Bob Turan imagines post-industrialism in his Geode Time Capsule. It put me in mind of a larger version of religious work from the Middle Ages in which pious artists meticulously carved scenes inside of nuts or small balls of ivory.

One of the strongest works is Through the Looking Glass by Eileen Jager. It's simple in concept—paneled mirrors and glass strung between two points—but the wind and light constantly change our perspective. Sometimes we peer through, sometimes we see refracted images, and often part of our vision is simultaneously crystal clear and distorted. The lesson of this is obvious, but poignant.

Michael Melle has gained well-deserved praise for his burlap, wood, straw, and wire figures. Some might have encountered his outdoor tableaux of figures from the paintings of Camille Pissarro that accompanied a 2011 retrospective of Pissarro's work at the Clark Institute of Art, or as installations at the Three Sisters Sanctuary in Ashfield. Easthampton has his powerful Refugees—a family fleeing with its meager possessions toward an uncertain destination. It could be any group at any time, though it certainly evokes various Irish Famine sculptures throughout North America.

It's not my favorite work overall, but I liked bits of Sheena: At the Fight Over the Last Fish by Mark Fenwick. It's based on a graphic novel, but I was most drawn to Sheena's face and its ice-blue eyes, all framed by a wreath of red flowers and a shell necklace.

Kudos to the youngsters from the Four Rivers Charter Public School in Greenfield for understanding the idea of "organic" art better than anyone else. Their Bumble Bee/Barn is a bunch of boxes attached to posts at various angles and filled with bamboo and wooden tubes suggestive of birdhouses and beehives. They are painted in lavender and set perfectly by a field of wildflowers alive with honeybees, butterflies, and birds hard by a working beehive. 

Slim is a holdover from last year and Michael Tillyear's wacky band is a whimsical delight. Were it not for Grommit, Tillyear's wooden pooch would be a serious candidate for the cutest canine in art award.

The hillside nearest the fruit stand is alive with wire, glass, and steel outlines of Our Tribe, Michael Poole's reflection on the various types of people who make up a community.

Chris Woodman has produced the most imposing (in a good way) piece in this year's art crop.
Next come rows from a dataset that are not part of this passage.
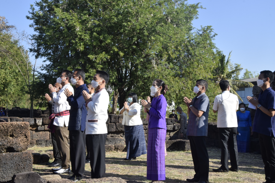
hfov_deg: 46.4
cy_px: 92
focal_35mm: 42
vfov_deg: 31.9
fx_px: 321
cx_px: 138
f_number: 18
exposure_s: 1/200
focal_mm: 28
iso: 400
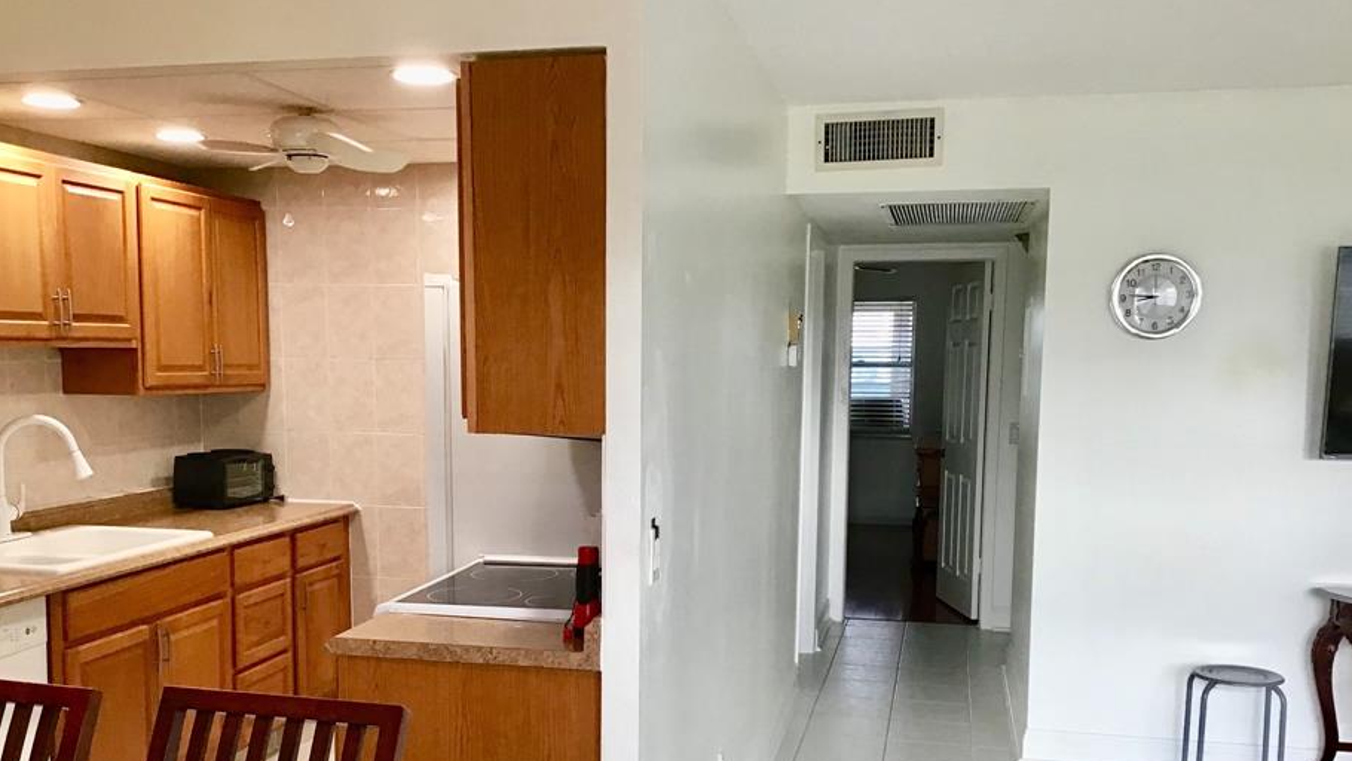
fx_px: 1362
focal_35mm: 38
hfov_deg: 52.7
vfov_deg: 30.9
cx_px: 615
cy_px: 520
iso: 40
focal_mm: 3.3
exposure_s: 1/30
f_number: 2.4
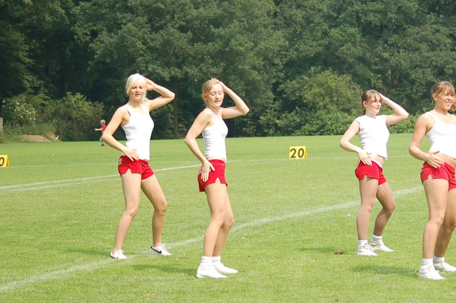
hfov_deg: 11.2
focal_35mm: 183
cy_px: 83
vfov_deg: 7.5
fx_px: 2314
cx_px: 388
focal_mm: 70
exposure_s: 1/1000
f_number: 4
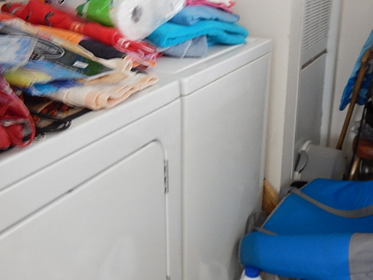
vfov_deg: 30.3
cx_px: 186
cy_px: 140
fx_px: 517
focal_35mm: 48
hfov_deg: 39.7
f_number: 3.7
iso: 400
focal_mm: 8.6
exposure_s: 1/13
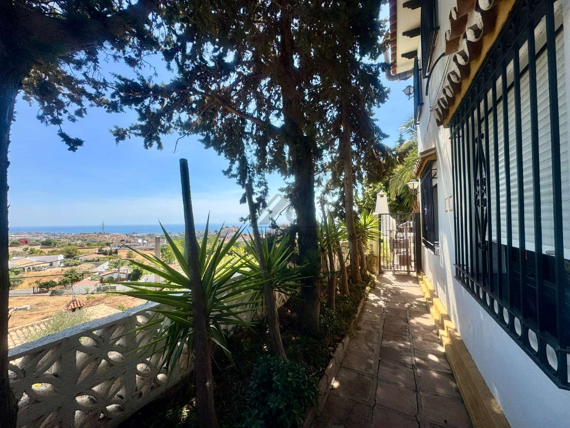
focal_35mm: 14
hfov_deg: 102.1
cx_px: 285
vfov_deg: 85.7
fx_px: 231
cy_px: 214
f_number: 2.2
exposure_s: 1/1323
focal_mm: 2.22
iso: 40
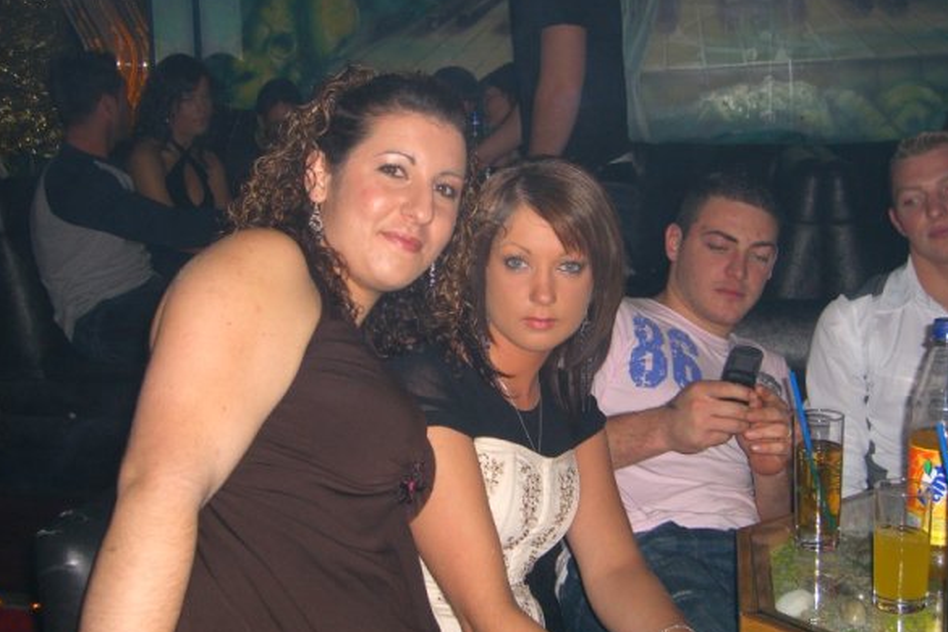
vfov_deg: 27.5
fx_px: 1291
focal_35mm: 49
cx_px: 471
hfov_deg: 40.3
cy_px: 294
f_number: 3.1
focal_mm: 9.5
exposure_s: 1/60
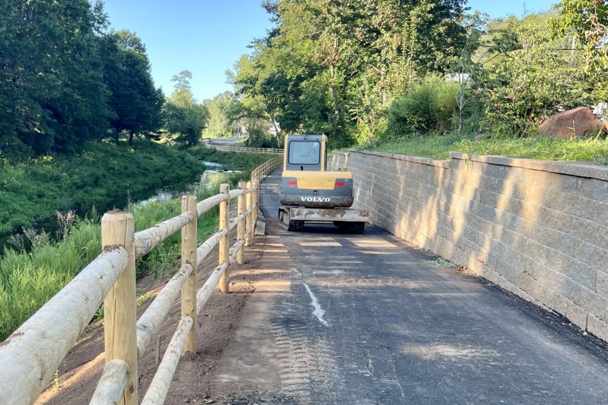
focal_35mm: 44
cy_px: 213
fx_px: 743
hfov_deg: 43.3
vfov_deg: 30.5
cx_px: 163
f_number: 1.5
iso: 50
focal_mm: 5.7
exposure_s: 1/523
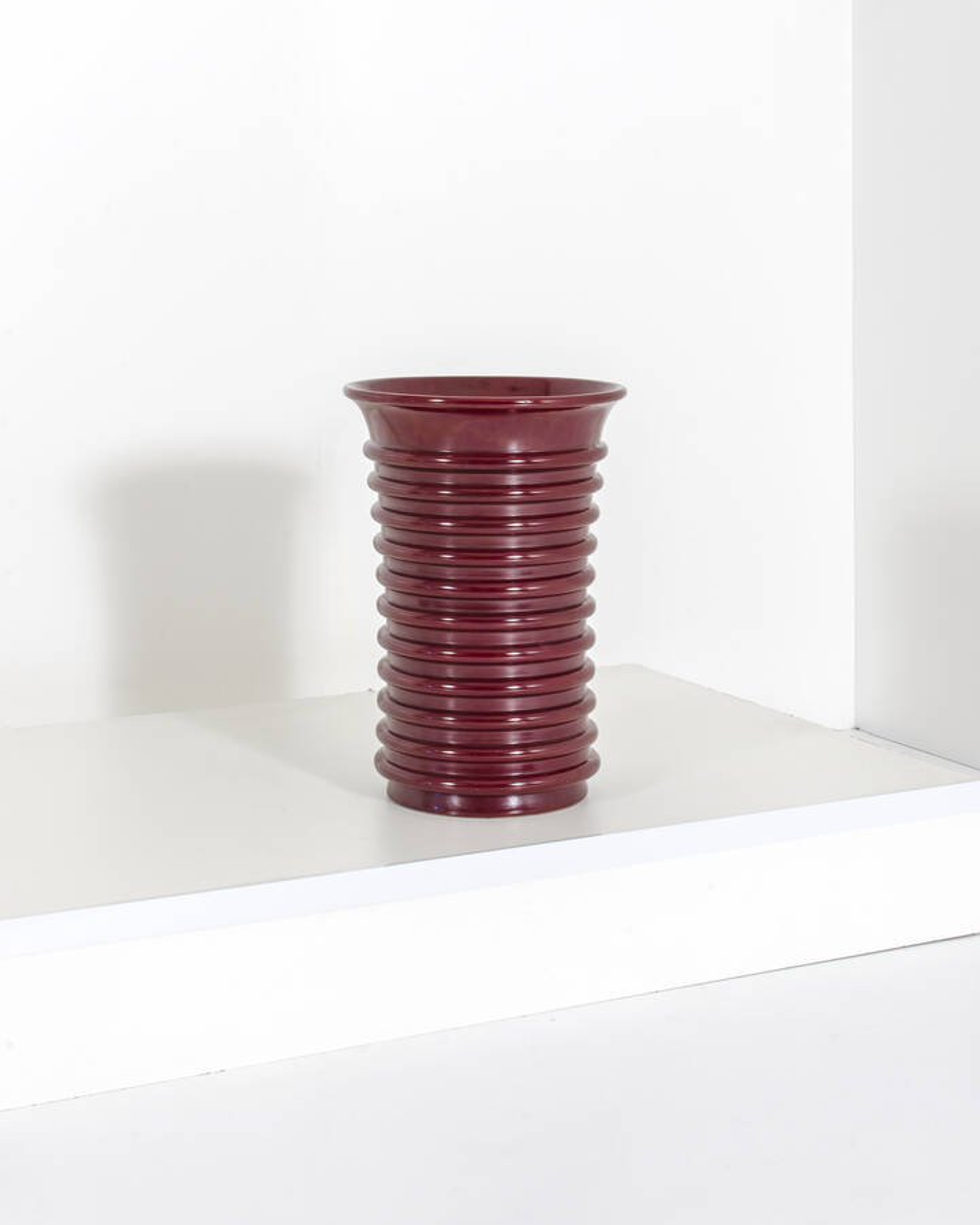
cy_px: 552
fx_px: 2159
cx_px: 490
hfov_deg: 25.6
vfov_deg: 31.6
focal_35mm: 60
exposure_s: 1/160
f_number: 16
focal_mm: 35
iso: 100
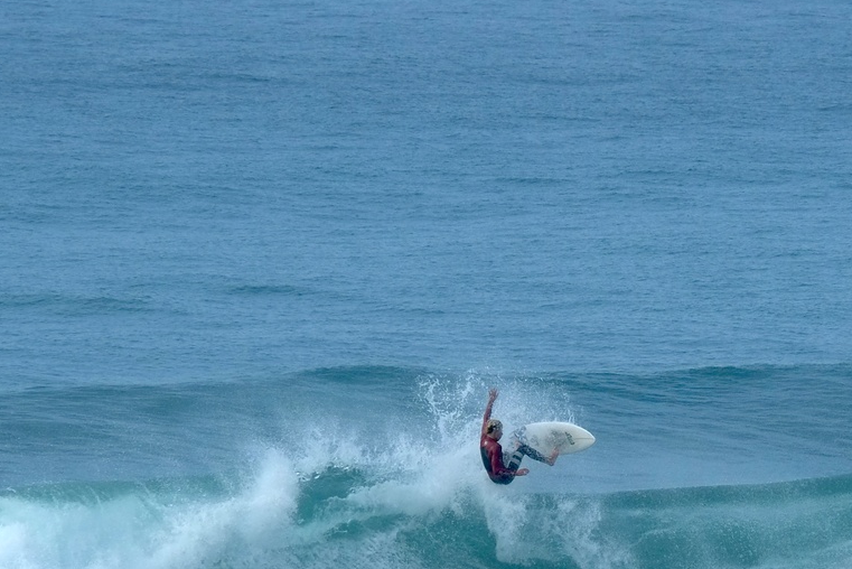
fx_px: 17164
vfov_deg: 1.9
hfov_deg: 2.8
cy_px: 406
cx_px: 728
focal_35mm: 725
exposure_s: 1/500
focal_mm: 230
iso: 400
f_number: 13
His A2 soars into the heavens with such might that, on a sunny day, it rivals the blue skies and clouds in majesty. It's a riveted steel piece that invokes ship figureheads and the art deco ornamentation of streamlined trains and 1940s automobile hood ornaments.

I'm a sucker for masks and faces and Beckie Kravetz has been a mask maker. Her Reunion is a grouping of freestanding faces fashioned from clay that look like a jocular Easter Island update.

I can also tell you that this year's peaches are works of art and that the slushies are reliably good. Local food, local art—what's not to like?